What this exercise asks>
• 1. In the post headed "Remembering Mothers," at what age did the writer's mother die?
• 2. Continue the "Remembering Mothers" post from its last sentence.

Selection>
Wednesday, May 13, 2009
REMEMBERING MOTHERS
Yesterday, during 7 a.m. Morning Prayer and Eucharist at St. Mary’s, we began to recite the “Song of Creation” (“Benedicite, omnia opera Domini”), chanting “Glorify the Lord, you angels and all powers of the Lord,/O heavens and all waters above the heavens./Sun and moon and stars of the sky, glorify the Lord,/praise him and highly exalt him forever…” and a vivid image of my mother appeared in my mind. The image stayed on the screen of my consciousness for quite awhile, and the rest of the recitation was lost as I envisioned her walking with my young brother, Harold Jr., on a grassy path, loaded with cacti, high above Buchanan Dam near Burnet, Texas. At the time, she was in her thirties, and we were encamped during a trip to the Great Wild West, or to Diddy Wah Diddy, as my father called California. I remember that she was dressed in blue jeans and a khaki pullover shirt my father had bought her for the trip, and the look on her face expressed complete freedom and happiness.
The vision was a nice one and reminded me that I had done nothing in her honor on Mother’s Day – she died in 1978 at the early age of 69, not so free and happy. Well, I thought, I’m two days late remembering my mother in some way, but she must have looked down and thought I needed to commemorate her as I recited the “Song of Creation.” Following services, good friends from Texas came to visit and over lunch at an Italian restaurant in Winchester, TN, we talked about many of our mutual friends, but the face of my mother kept appearing in my thoughts as we conversed. At bedtime I finally remembered her properly in the Prayers for the People, especially those who had departed.

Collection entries
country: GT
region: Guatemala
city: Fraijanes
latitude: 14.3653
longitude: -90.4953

...

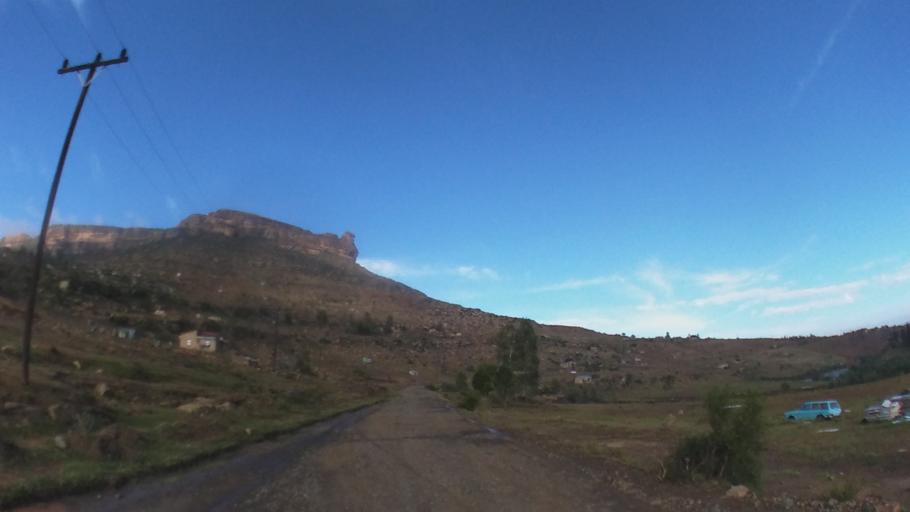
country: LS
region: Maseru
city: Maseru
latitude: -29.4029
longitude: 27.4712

Answers to each task>
• 1. She died at 69, in 1978.

• 2.
I’ve published some of the introduction regarding Dorothy Greenlaw Marquart in my book, THEIR ADVENTUROUS WILL, PROFILES OF MEMORABLE LOUISIANA WOMEN (now out of print) in a former blog but didn’t include those passages that pertained to her love of nature and the “sun and moon and stars,” as well as “drops of dew and flakes of snow…” “O mountains and hills,/and all that grows upon the earth…”( more passages from Canticle 12 often recited during Morning Prayer).
In the introduction to THEIR ADVENTUROUS WILL, I revealed that mother was one of the first Golden Eaglet Girl Scouts in the United States, an honor bestowed on her in the early 1920’s when Scouting was in its infancy. I wrote about her love of woodlands, flowers and even garter snakes, one of which became her favorite pet when she camped out, primitive style, in the Dismal Mountains of northern Alabama after winning a trip there on the basis of her scouting performance in the out of doors. I also included this passage: “Friends and family told me: ‘She was proud of you.’ I know she was. I am proud of her. She gave me the ability to perceive ‘tongues in trees,’ the sight to see ‘books in the running brooks, sermons in stone and good in everything.’ She gave me a love of nature, music, humor, and imagination. Mother was buried in a dress with bright red buttons because she not only loved red, she lived red. Vivacious, garrulous, she was a woman who talked back to life situations which would have felled me years ago.”
Perhaps the appearance of Mother in my thoughts yesterday morning during Morning Prayer/Eucharist was a reminder to re-read the quote I included in the preliminary pages of THEIR ADVENTUROUS WILL. The quote honored all the women whose biographies appeared in the book…women who embodied independence and courage and who made contributions toward an improved quality of life for Louisianians. The quotation is Sonnet 67 by Edna St. Vincent Millay: “Upon this marble bust that is not I/Lay the round, formal wreath that is not fame;/But in the forum of my silenced cry/Root ye the living tree whose sap is flame./I that was proud and valiant, am no more;--/Save as a wind that rattles the stout door,/Troubling the ashes in the sheltered grate./The stone will perish; I shall be twice dust./Only my standard on a taken hill/Can cheat the mildew and the red-brown rust/And make immortal my adventurous will./Even now the silk is tugging at the staff:/Take up the song;/forget the epitaph.”
Well, there’s the song and the epitaph. And Happy Mother’s Day, Dorothy!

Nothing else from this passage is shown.